Data augmentation: apply randomized transformations to training examples to simulate extra data and reduce overfitting.

  • Typical transforms include flips, crops, color perturbations, noise, and occlusions.
  • Canonical pattern: apply stochastic perturbations at training time. Optionally, average model predictions over multiple deterministic augmentations at test time (test-time augmentation) for marginal accuracy gains.
  • Augmentation increases effective dataset size, often raises training loss (making training harder) but improves validation performance by regularizing the model.

Common image augmentations include horizontal flip, random resized crop, multi-crop test-time augmentation, color jitter, and cutout

Common augmentation techniques and practical tips: choose augmentations that preserve label semantics.

  • Horizontal flipping: appropriate when left-right symmetry does not change labels; vertical flips or rotations depend on the domain.
  • Random resized crop: preserve aspect ratio by resizing the short side to a chosen scale L, then sample a random 224x224 crop for models using 224 input—this yields translation and scale robustness.
  • Test-time augmentation: average predictions across multiple crops/scales/flips to gain ~1–2% accuracy in many settings.
  • Color jitter (brightness/contrast/saturation) and occlusion techniques (cutout) simulate sensor and occlusion variability; tune strengths so augmented images remain recognizably in-distribution to humans.

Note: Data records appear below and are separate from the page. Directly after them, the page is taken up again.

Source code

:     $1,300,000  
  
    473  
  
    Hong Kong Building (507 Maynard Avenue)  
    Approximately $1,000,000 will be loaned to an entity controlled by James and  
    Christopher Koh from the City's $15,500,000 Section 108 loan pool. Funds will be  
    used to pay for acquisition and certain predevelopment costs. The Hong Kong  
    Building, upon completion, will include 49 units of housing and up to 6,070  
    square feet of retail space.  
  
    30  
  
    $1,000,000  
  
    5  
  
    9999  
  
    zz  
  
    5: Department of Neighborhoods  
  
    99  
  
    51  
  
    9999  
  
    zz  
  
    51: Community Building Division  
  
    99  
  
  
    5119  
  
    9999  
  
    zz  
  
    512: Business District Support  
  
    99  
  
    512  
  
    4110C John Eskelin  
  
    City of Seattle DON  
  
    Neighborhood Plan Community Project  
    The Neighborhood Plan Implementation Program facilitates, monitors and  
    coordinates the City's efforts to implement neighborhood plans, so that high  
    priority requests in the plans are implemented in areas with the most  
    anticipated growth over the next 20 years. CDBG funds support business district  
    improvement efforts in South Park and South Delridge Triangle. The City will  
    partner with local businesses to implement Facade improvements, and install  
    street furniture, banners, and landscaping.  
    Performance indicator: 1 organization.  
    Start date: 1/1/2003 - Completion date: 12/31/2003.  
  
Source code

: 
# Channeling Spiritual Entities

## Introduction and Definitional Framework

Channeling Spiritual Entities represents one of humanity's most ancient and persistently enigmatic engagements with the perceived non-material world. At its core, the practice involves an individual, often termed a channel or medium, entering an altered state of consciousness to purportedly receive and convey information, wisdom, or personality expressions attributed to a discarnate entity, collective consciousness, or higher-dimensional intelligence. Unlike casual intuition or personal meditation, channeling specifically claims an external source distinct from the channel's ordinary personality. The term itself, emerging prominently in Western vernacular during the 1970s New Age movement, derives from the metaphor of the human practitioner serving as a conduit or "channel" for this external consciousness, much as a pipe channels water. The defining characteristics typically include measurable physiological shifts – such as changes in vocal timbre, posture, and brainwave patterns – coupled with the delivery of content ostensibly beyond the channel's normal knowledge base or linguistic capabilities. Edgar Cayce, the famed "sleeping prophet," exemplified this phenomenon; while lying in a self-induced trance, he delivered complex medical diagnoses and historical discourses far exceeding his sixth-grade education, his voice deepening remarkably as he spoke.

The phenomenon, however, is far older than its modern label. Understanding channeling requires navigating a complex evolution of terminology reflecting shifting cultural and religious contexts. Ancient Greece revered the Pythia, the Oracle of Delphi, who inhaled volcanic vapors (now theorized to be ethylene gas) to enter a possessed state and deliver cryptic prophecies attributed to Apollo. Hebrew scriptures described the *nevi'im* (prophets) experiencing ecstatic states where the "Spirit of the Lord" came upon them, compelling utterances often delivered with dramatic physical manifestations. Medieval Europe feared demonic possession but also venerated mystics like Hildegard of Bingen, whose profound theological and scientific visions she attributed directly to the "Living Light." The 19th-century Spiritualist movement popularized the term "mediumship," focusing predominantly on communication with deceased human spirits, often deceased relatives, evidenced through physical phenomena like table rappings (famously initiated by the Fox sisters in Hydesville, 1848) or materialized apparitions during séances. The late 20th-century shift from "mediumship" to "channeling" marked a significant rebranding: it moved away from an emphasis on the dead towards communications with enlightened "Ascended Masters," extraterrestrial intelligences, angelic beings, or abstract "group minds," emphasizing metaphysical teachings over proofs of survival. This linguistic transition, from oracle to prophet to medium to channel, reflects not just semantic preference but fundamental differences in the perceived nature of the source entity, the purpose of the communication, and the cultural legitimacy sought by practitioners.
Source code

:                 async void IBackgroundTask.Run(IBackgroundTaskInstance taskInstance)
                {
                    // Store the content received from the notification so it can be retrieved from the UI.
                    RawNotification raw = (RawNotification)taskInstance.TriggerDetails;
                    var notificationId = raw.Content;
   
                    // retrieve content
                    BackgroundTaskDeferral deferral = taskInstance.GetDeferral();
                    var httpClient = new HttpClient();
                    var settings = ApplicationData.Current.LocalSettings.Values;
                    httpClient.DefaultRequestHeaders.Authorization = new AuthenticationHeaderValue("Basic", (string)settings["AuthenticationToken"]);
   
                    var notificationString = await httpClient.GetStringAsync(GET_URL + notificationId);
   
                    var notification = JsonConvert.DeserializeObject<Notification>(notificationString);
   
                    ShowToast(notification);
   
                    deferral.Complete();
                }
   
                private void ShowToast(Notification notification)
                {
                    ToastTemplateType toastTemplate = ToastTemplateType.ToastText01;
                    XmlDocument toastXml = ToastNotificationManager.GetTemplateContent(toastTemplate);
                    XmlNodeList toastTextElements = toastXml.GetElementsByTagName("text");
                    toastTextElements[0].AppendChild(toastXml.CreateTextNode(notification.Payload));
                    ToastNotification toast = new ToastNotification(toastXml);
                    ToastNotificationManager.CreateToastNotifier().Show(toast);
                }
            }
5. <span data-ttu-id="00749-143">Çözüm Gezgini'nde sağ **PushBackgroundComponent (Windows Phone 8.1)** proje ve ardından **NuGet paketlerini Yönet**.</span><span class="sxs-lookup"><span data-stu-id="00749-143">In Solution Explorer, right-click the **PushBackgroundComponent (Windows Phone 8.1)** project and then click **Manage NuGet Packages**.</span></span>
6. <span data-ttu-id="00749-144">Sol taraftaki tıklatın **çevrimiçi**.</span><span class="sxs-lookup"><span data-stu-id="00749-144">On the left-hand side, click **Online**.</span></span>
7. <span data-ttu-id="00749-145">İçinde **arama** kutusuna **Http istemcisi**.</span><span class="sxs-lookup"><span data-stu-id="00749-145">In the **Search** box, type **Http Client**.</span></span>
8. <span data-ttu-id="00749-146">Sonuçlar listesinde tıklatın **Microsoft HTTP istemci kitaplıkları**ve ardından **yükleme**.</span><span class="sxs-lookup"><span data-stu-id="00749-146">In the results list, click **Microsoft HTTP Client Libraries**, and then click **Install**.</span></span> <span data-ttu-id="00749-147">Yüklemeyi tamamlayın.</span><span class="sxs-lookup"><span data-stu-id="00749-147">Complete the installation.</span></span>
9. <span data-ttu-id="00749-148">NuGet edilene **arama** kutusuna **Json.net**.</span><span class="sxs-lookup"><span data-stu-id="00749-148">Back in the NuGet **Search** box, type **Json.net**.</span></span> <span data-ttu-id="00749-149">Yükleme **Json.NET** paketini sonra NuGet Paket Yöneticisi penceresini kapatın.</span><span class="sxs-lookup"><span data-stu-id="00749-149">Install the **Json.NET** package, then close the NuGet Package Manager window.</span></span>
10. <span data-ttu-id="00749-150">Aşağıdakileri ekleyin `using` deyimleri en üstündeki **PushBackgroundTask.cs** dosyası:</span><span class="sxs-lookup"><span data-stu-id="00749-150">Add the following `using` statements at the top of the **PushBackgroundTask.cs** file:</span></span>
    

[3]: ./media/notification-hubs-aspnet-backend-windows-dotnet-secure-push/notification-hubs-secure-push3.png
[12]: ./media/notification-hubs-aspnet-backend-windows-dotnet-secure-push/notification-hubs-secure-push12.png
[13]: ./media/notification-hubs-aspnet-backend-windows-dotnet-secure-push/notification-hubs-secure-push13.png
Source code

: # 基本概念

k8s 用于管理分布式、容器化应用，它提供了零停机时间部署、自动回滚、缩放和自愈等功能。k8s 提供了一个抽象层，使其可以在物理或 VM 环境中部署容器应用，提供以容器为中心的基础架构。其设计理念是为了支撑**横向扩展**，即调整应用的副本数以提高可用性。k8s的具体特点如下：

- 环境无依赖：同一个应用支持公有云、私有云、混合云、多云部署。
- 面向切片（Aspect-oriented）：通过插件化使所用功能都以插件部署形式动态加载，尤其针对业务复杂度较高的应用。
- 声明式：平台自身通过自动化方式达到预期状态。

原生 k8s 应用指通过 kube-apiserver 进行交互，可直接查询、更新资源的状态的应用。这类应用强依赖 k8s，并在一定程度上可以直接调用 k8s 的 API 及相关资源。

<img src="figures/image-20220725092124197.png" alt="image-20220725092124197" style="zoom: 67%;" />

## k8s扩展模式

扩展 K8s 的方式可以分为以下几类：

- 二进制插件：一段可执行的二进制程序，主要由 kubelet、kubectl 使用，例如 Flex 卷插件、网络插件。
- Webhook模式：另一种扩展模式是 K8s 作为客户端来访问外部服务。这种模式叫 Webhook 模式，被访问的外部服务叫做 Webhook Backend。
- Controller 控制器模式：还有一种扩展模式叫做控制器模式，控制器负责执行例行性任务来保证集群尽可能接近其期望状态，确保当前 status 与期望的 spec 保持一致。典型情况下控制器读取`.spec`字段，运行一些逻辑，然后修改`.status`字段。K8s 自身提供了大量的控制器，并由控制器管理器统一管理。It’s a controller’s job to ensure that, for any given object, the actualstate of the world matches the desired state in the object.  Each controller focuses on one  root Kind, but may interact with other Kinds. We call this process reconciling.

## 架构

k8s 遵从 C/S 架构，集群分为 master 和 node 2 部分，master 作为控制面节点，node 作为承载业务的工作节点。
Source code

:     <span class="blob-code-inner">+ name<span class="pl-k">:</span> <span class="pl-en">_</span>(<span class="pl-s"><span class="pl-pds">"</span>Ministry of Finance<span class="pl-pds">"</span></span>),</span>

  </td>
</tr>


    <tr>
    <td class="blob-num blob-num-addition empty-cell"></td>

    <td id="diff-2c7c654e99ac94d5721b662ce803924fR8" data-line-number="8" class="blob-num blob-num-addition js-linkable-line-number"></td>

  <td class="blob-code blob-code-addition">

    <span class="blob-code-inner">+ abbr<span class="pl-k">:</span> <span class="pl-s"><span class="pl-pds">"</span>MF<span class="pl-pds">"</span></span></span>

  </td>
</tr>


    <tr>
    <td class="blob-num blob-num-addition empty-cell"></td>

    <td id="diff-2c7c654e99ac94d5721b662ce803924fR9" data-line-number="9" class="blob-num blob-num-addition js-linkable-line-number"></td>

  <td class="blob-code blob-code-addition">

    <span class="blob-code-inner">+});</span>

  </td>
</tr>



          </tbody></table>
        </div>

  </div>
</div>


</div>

Transfer learning strategies: freeze pretrained features for very small datasets or fine-tune entire networks for larger similar datasets

Transfer learning strategies for limited data: leverage pretrained models when target data is scarce and similar to a large pretraining corpus (e.g., ImageNet).

  1. Frozen feature extractor: use a pretrained network as a fixed feature extractor and train only a new final classifier—avoids overfitting small datasets.
  2. Fine-tuning: initialize from pretrained weights and fine-tune all (or many) layers when sufficient labeled data exists—adapts representations to the target domain.
  • For out-of-distribution target domains, pretrained initialization may still help but introduces bias; consider domain-specific methods (including low-rank adaptation techniques) when appropriate.

Hyperparameter debugging and search: overfit a tiny dataset to validate implementation, then use coarse random search for tuning

Debugging and hyperparameter selection (practical steps): systematic checks and tuning procedures.

  1. Overfit a tiny subset: confirm the implementation and optimizer can drive training loss near zero on a very small dataset—this exposes bugs or inappropriate settings.
  2. Learning-rate discovery: run coarse experiments to find viable learning-rate regimes before fine-grained tuning.
  3. Randomized hyperparameter search: perform randomized searches across defined parameter ranges rather than exhaustive grid search to efficiently explore promising regions.
  4. Monitor metrics: track training and validation losses and accuracies for signs of underfitting, overfitting, or divergence; adjust regularization, augmentation, or learning-rate schedules accordingly.